◆ **TO DO**
When you return the data, keep every line exactly as it is and leave out the pictures.

◆ **RECORDED INFORMATION**
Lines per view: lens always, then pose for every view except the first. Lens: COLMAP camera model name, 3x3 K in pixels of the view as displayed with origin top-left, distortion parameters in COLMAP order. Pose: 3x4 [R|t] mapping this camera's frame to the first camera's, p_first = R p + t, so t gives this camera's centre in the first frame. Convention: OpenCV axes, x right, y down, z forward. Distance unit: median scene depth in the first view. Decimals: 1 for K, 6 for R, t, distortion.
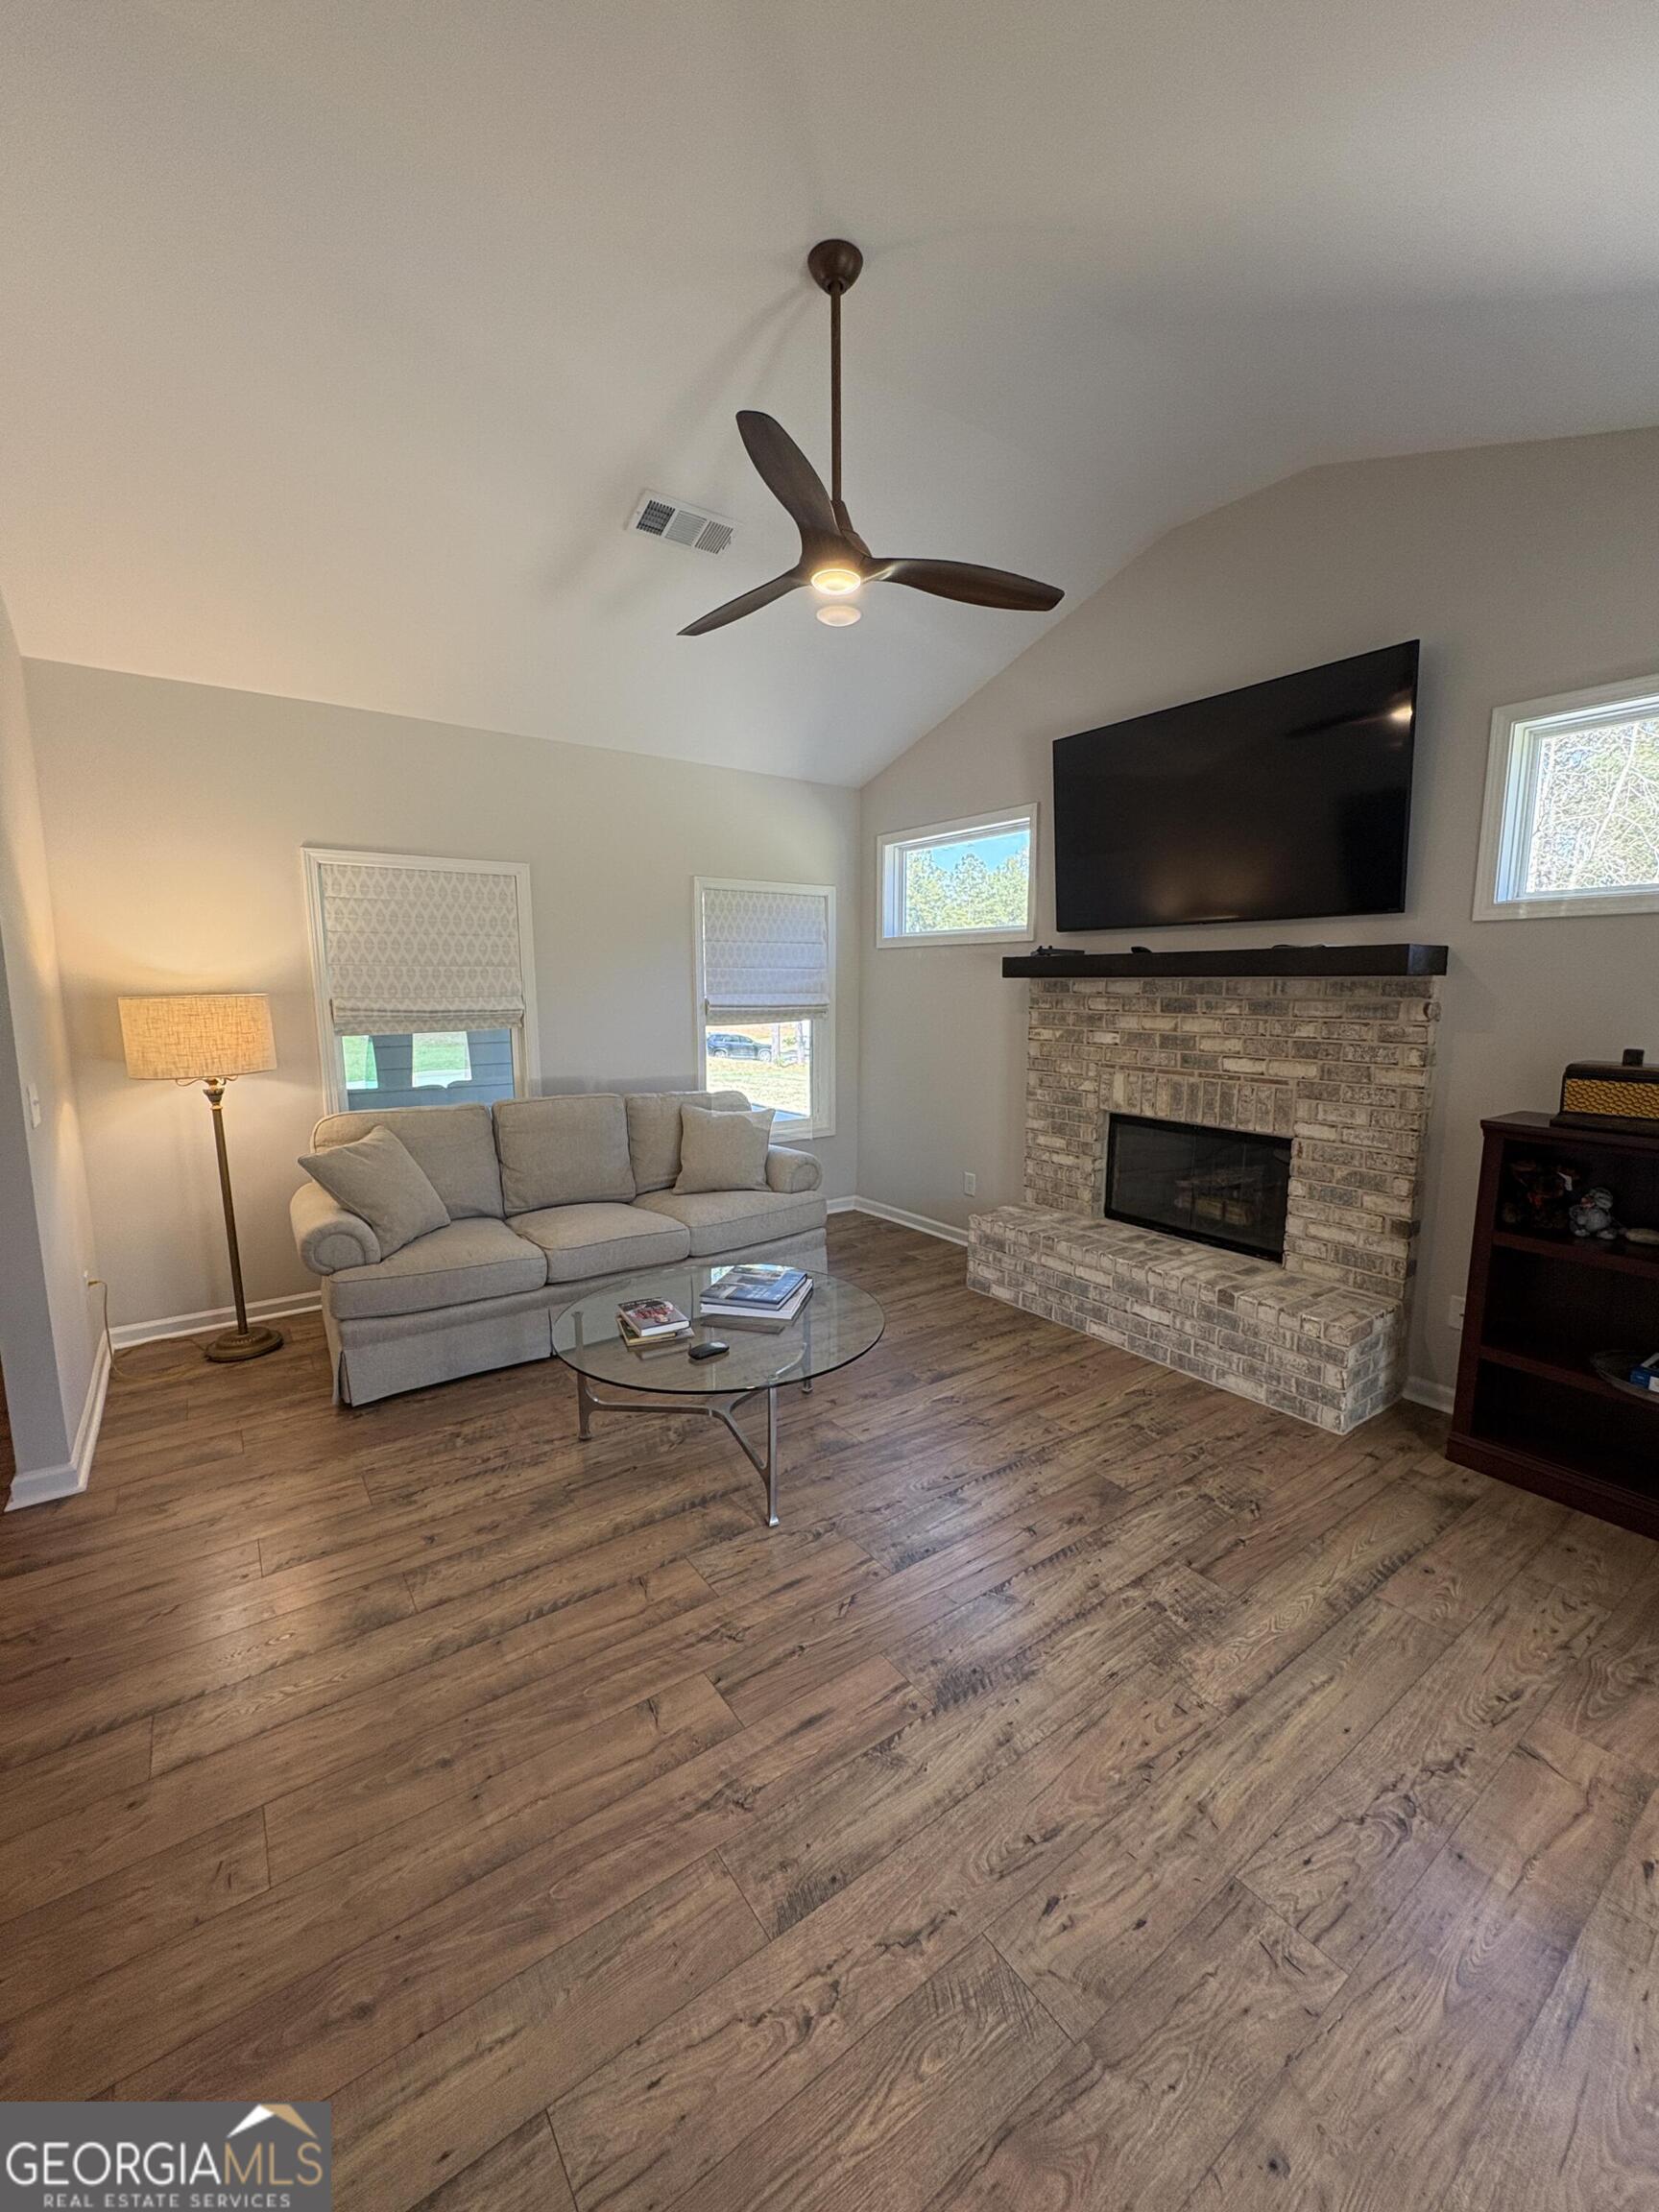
lens RADIAL K [[884.4, 0, 842.1], [0, 884.4, 1110.9], [0, 0, 1]] dist [0.001110, 0.000726]
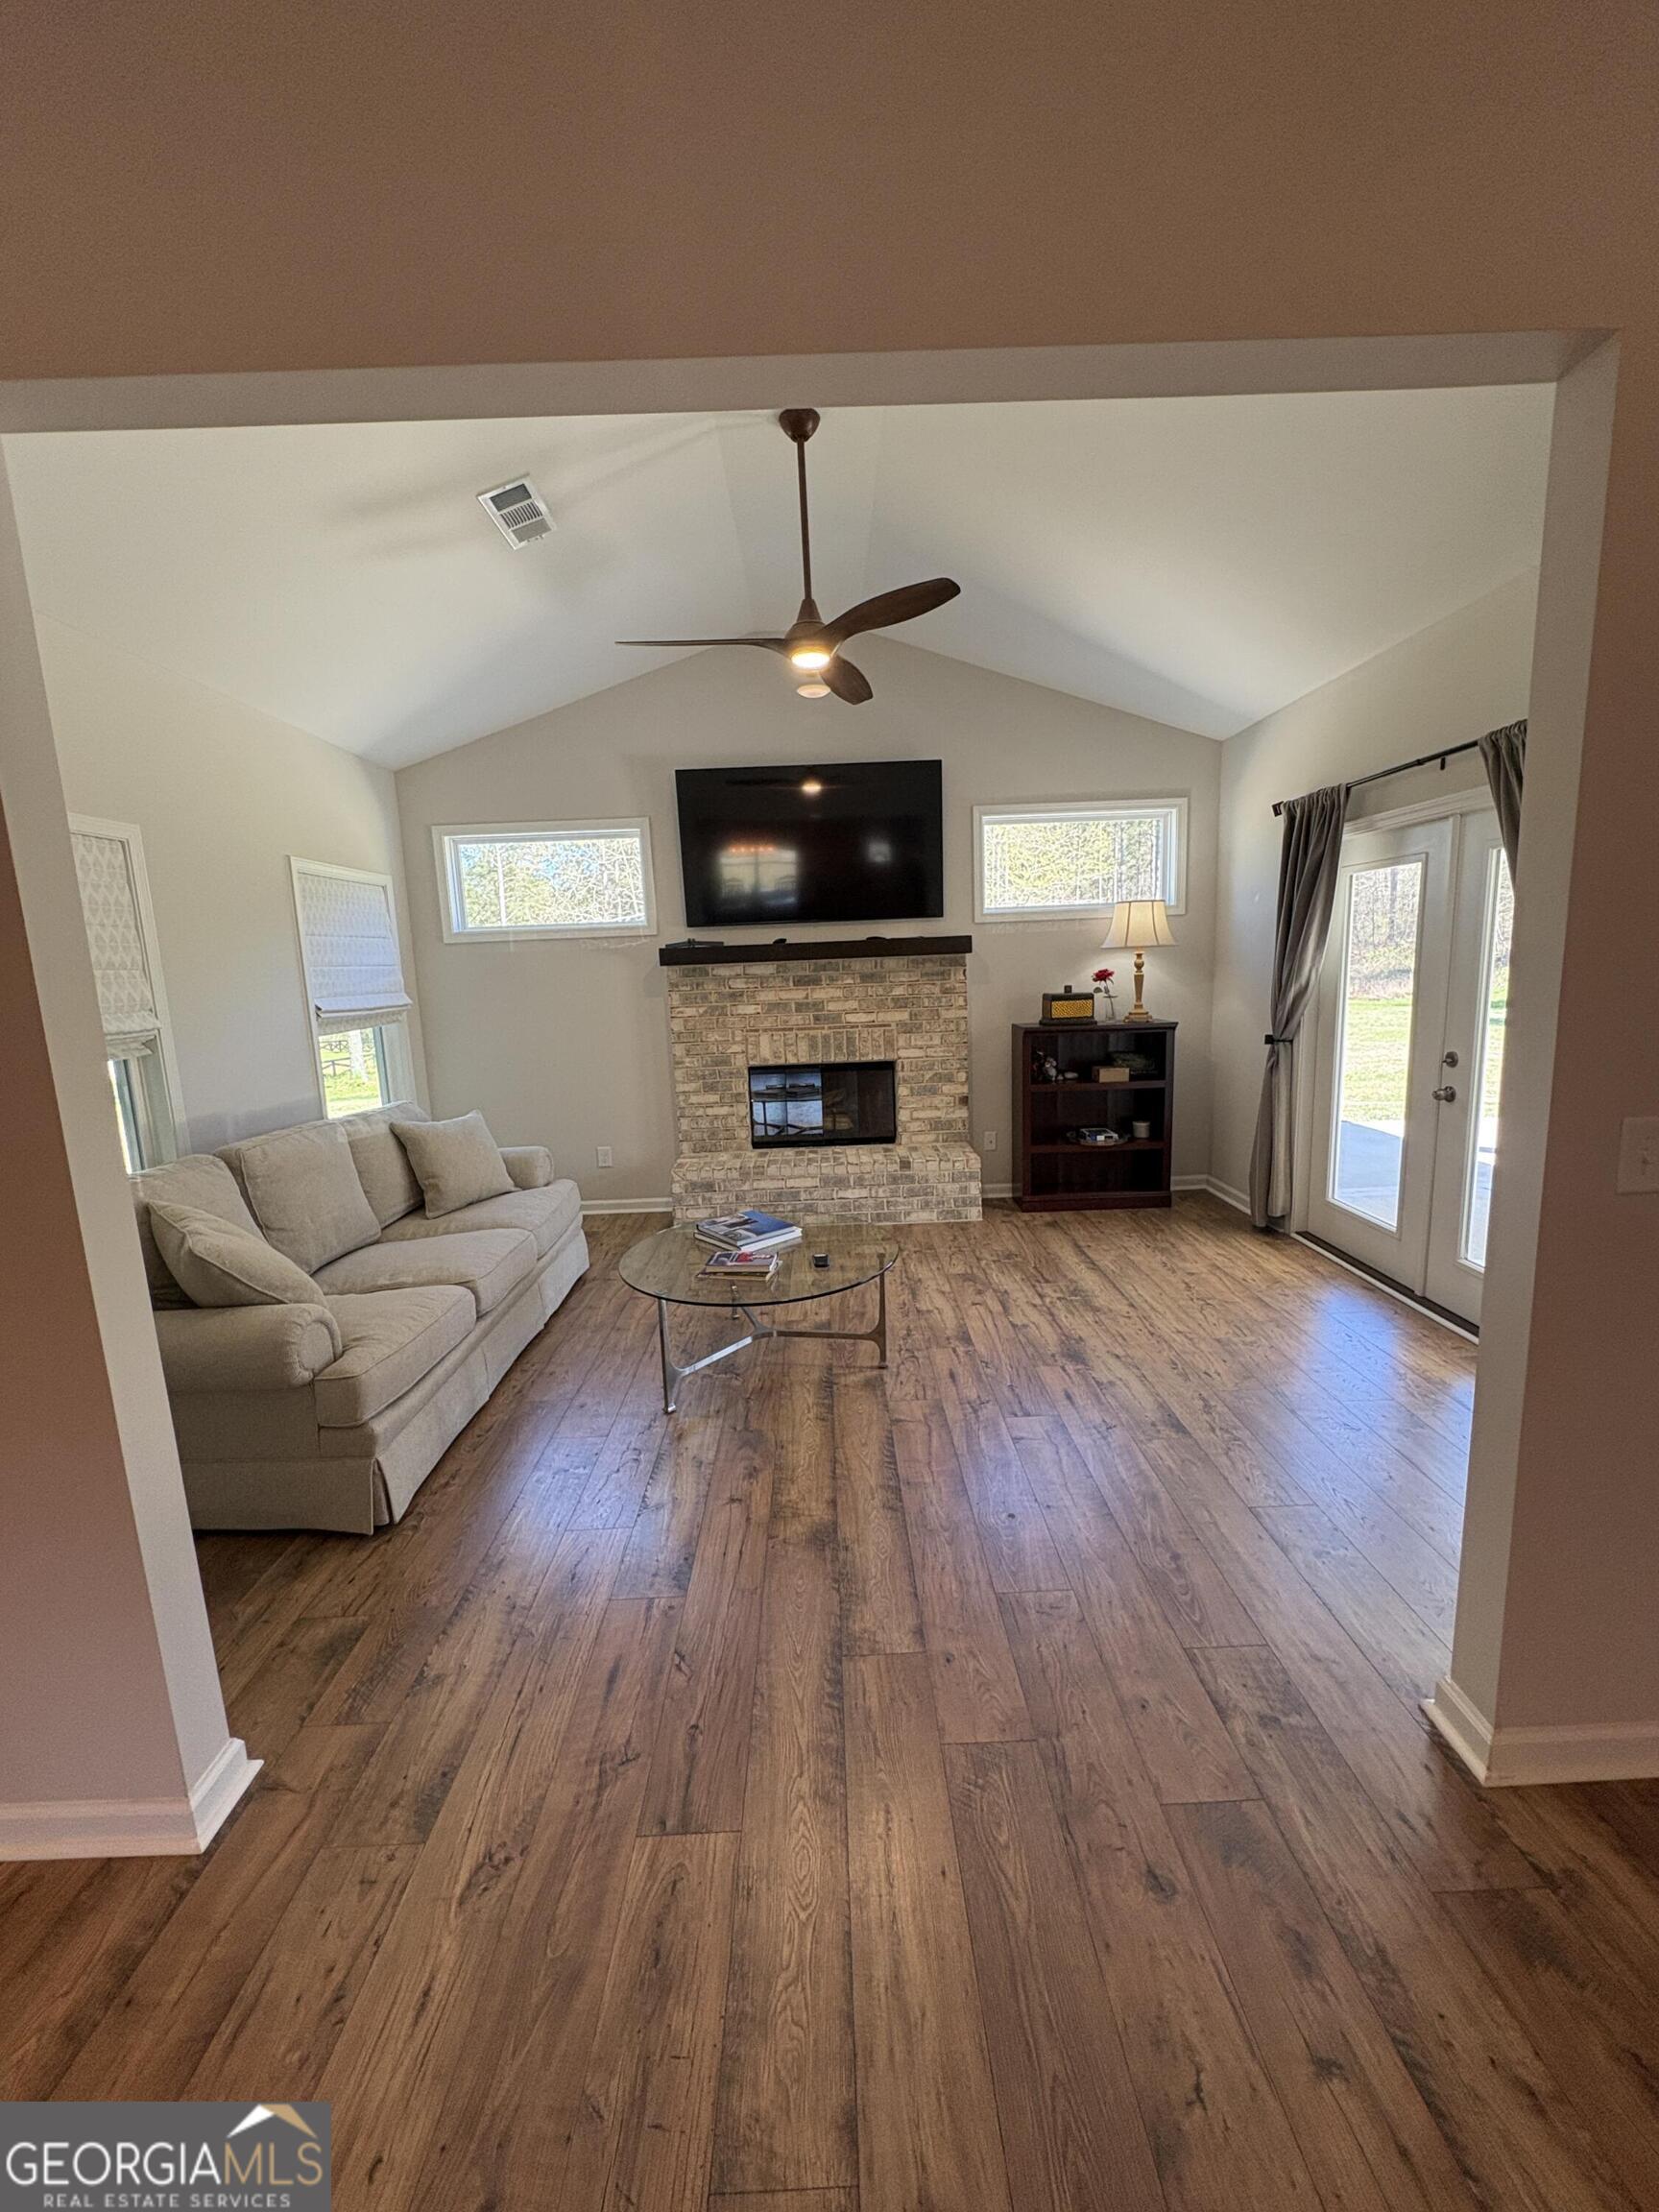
lens RADIAL K [[884.4, 0, 831.9], [0, 884.4, 1112.4], [0, 0, 1]] dist [0.001110, 0.000726]
pose [[0.568422, -0.159990, 0.807031, -0.833100], [0.158992, 0.983781, 0.083045, -0.026017], [-0.807228, 0.081107, 0.584640, 0.182800]]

◆ **ANSWER SECTION**
Lines per view: lens always, then pose for every view except the first. Lens: COLMAP camera model name, 3x3 K in pixels of the view as displayed with origin top-left, distortion parameters in COLMAP order. Pose: 3x4 [R|t] mapping this camera's frame to the first camera's, p_first = R p + t, so t gives this camera's centre in the first frame. Convention: OpenCV axes, x right, y down, z forward. Distance unit: median scene depth in the first view. Decimals: 1 for K, 6 for R, t, distortion.
lens RADIAL K [[884.4, 0, 842.1], [0, 884.4, 1110.9], [0, 0, 1]] dist [0.001110, 0.000726]
lens RADIAL K [[884.4, 0, 831.9], [0, 884.4, 1112.4], [0, 0, 1]] dist [0.001110, 0.000726]
pose [[0.568422, -0.159990, 0.807031, -0.833100], [0.158992, 0.983781, 0.083045, -0.026017], [-0.807228, 0.081107, 0.584640, 0.182800]]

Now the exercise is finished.